ビジネス・アーキテクツ

PEOPLEText: Taketo Oguchi

今月のカバーデザインを制作してくれたのは、昨年設立されすぐに日本を代表するウェブデベロップエージェンシーにまで成長した「bA(ビジネスアーキテクツ)」に所属する中村勇吾と代表の福井信蔵。彼のパーソナルウェブサイト 「YUGOP.COM」での実験的で美しいインタラクティブアート作品は、ご存じの方も多いだろう。最近の活動について、また彼の所属する「bA」とはどういう会社なのか?「bA」はどこへ向かおうとしているのか、勇吾氏と代表の信蔵氏にお話を伺った。

はじめに自己紹介をお願いします。

勇吾:中村勇吾です。「bA(ビジネス・アーキテクツ)」(以後「bA」)のデザイナーとして活動しています。個人的には「MONO*CRAFTS」というサイトを中心に様々な活動をしています。

信蔵:「bA」代表の福井信蔵です。個人サイトは、「VIEWON.NET」です。WDA1999に選ばれた「SHINZO.COM」は一旦閉じました。90年代ウェブデザインの墓標として(笑)またそのうちそのままで公開します。

デザインに興味を持つようになったきっかけは?

勇吾:高校生の頃にの建築を知り、建築やランドスケープの世界に興味を持ったのが最初のきっかけです。そこから様々な方面のデザインに次々と興味が移り、色々な紆余曲折を経て(笑)、今なぜかウェブの世界でデザインをしています。

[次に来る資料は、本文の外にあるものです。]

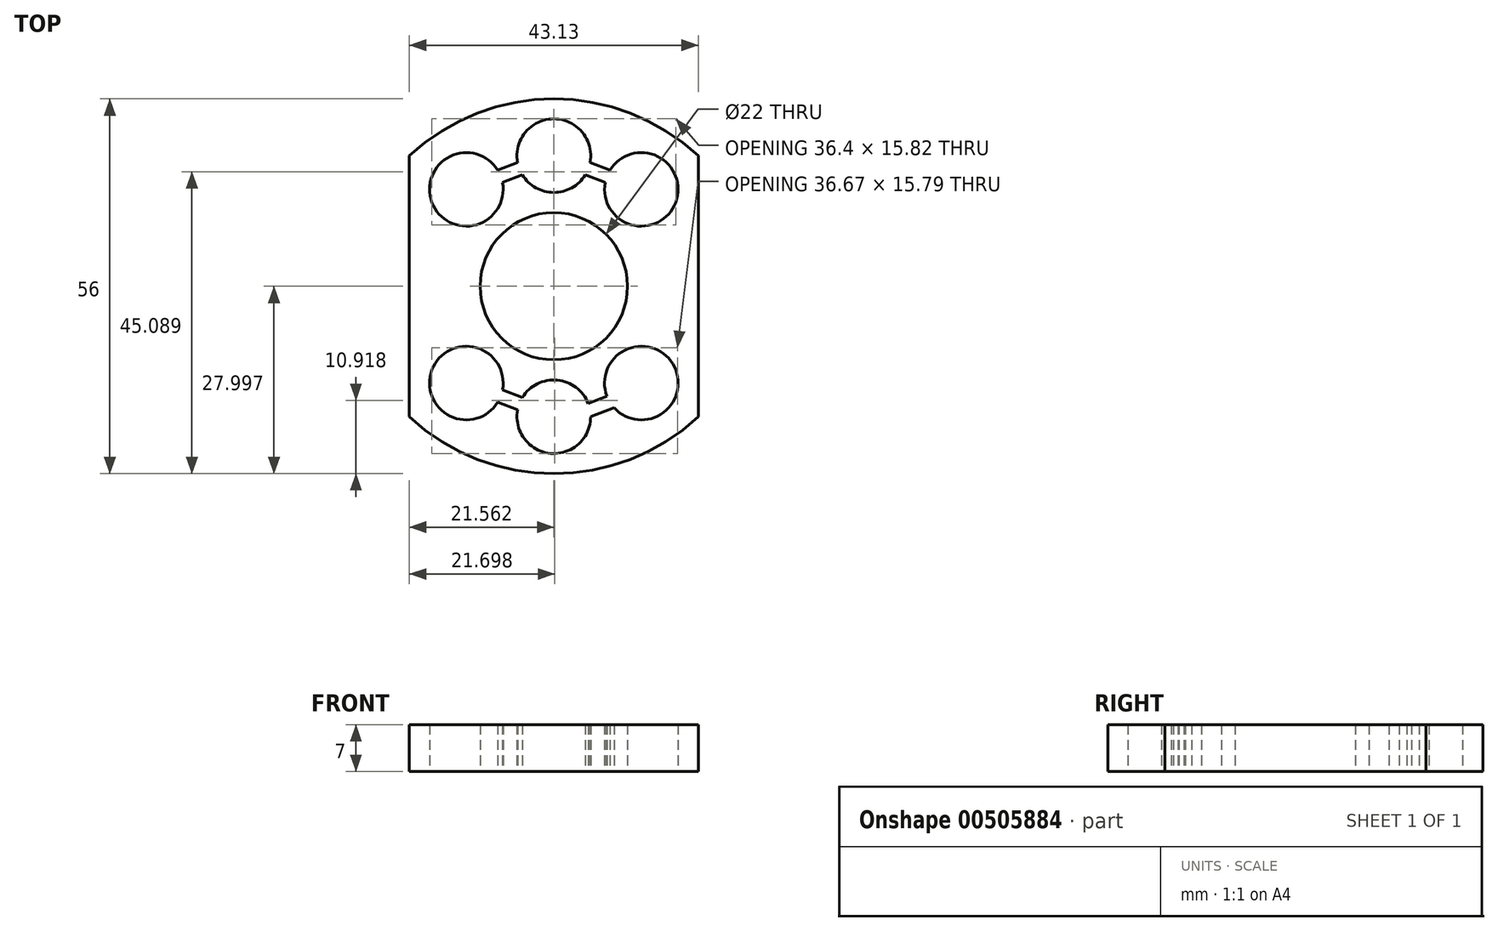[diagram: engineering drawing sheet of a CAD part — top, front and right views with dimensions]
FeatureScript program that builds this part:
annotation { "Feature Type Name" : "Feature", "Feature Type Description" : "" }
export const myFeature = defineFeature(function(context is Context, id is Id, definition is map)
    precondition{}
    {
        {
            var Q0;
            Q0=qCreatedBy(makeId("Top.planeOp"),FACE);
            var sketch = newSketch(context, id + "F0", { "sketchPlane" : qUnion([Q0])});
            skCircle(sketch, "E0", {"center": v(-13.1, -14.38) * mm, "radius": 5.5 * mm});
            skCircle(sketch, "E1", {"center": v(13.03, 14.57) * mm, "radius": 5.5 * mm});
            skCircle(sketch, "E2", {"center": v(-13.1, 14.57) * mm, "radius": 5.5 * mm});
            skCircle(sketch, "E3", {"center": v(-0.04, 19.6) * mm, "radius": 5.5 * mm});
            skCircle(sketch, "E4", {"center": v(-0.04, -19.4) * mm, "radius": 5.5 * mm});
            skCircle(sketch, "E5", {"center": v(13.03, -14.38) * mm, "radius": 5.5 * mm});
            skCircle(sketch, "E6", {"center": v(-0.04, 0.1) * mm, "radius": 11 * mm});
            skLineSegment(sketch, "E7", {"start": v(-7.7, 15.58) * mm, "end": v(-4.73, 16.72) * mm});
            skLineSegment(sketch, "E8", {"start": v(4.65, 16.72) * mm, "end": v(7.62, 15.58) * mm});
            skLineSegment(sketch, "E9", {"start": v(5.37, 18.59) * mm, "end": v(8.34, 17.45) * mm});
            skLineSegment(sketch, "E10", {"start": v(-8.42, 17.45) * mm, "end": v(-5.44, 18.59) * mm});
            skLineSegment(sketch, "E11", {"start": v(5.1, -17.43) * mm, "end": v(7.9, -16.35) * mm});
            skLineSegment(sketch, "E12", {"start": v(-8.42, -17.25) * mm, "end": v(-5.44, -18.4) * mm});
            skLineSegment(sketch, "E13", {"start": v(-7.7, -15.38) * mm, "end": v(-4.73, -16.53) * mm});
            skLineSegment(sketch, "E14", {"start": v(5.46, -19.4) * mm, "end": v(8.97, -18.08) * mm});
            skLineSegment(sketch, "E15", {"start": v(-21.6, 19.6) * mm, "end": v(-21.6, -19.4) * mm});
            skLineSegment(sketch, "E16", {"start": v(21.53, 19.6) * mm, "end": v(21.53, -19.4) * mm});
            skArc(sketch, "E17", {"start": v(21.53, 19.6) * mm, "mid": v(-0.04, 28.1) * mm, "end": v(-21.6, 19.6) * mm});
            skArc(sketch, "E18", {"start": v(-21.6, -19.4) * mm, "mid": v(-0.04, -27.9) * mm, "end": v(21.53, -19.4) * mm});
            skSolve(sketch);
        }
        {
            var Q0;
            Q0=makeQuery(id+"F0.imprint","IMPRINT",FACE,{"disambiguationData":[TD([[makeQuery(id+"F0.imprint","IMPRINT",EDGE,{"derivedFrom":sQuery(id+"F0.wireOp",EDGE,"E6")}),-1.0]])]});
            extrude(context, id + "F1", {"entities" : qUnion([Q0]), "depth" : 7 * mm});
        }
    });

YUGOP.COMの活動について教えてください。ウェブサイトではどのようなことをやっていますか?

勇吾:YUGOP.COM は僕の個人的なサイトです。仕事の合間にせっせと作っています(笑)。今現在のウェブで可能な、ビジュアルやインタラクションの表現手法を様々な角度から追求していくことが、このサイトのテーマです。様々な人が主宰しているデザインプロジェクトなどにも積極的に参加しています。

「bA」での活動について教えてください。そこでの役割はどのようなことですか?どのようなことをしていますか?

勇吾:「bA」で製作する様々なウェブサイトのビジュアルデザイン、インターフェイスデザインに関わっています。僕の場合は特にインタラクティブな要素が必要とされる場面での役割が強いですね。比較的大規模なサイトに関わる一方、映画のタイトルバックなどの仕事もしたり、と硬軟入り乱れた構成になってます。

信蔵:これは勇吾より僕が話した方がいいかな(笑)。ビジネスアーキテクツは、その社名の通り、クライアントがビジネスを構築する時に必要とされるモノやコトをトータルにサービスする会社で、テクノロジーを使ったビジネスの構築と実装が得意です。サイトを構築する“ウエブデベロップカンパニー”という部分は確かに「bA」の業務なのですが、それだけではありません。昨年夏に僕が中心となってスタートしたという事や、勇吾が初期から参加したという事でウェブとかデザイン面に着目される事が多いのですが、サービス的にはもっと幅広く、戦略立案から企画・制作、もちろん開発まで、実装して結果を出すまで一貫してやってます。

スタッフは現在総勢70名。 コンサルティング会社、 広告代理店、大手アパレル、ソフトウェアメーカ、印刷会社、システム開発会社などから移籍してくれた人たち、また、音楽家もいますし、舞台美術やイベンター、イラストレーターや小説家など、もう本当に多岐に渡る才能が参加しているので、まるで猛獣サーカスみたいな会社です(笑)。だから、勇吾が言うように映画もやりますし、クライアントに雑誌自体を企画して実際に作ったり、ファッションブランドの広告やったり、プロモビデオ作ったり…と、ウェブ(最近の仕事は以下のリストで)だけじゃなく紙も映像も音楽も、豊富な経験を持った様々な分野の優秀な才能が一ケ所に集っているので活動範囲と守備範囲は相当幅広いです。

「bA」のメンバーは、皆それぞれ個々のスタイルと能力を持っていますが、それが、ウエブデベロップカンパニーとしてのプロジェクトの制作過程にどのような影響を与えていますか?

勇吾:個人、あるいは少人数のデザインスタジオの中では、どうしても自分の能力や興味の及ぶ範囲でしか発想できない、閉じた状態に陥りがちですが、自分とは全く違う観点、スキルを持った人と日常的に接することで、発想の幅が格段に広がっていきます。これは僕が「bA」に参加してみて非常に良かったと思う点です。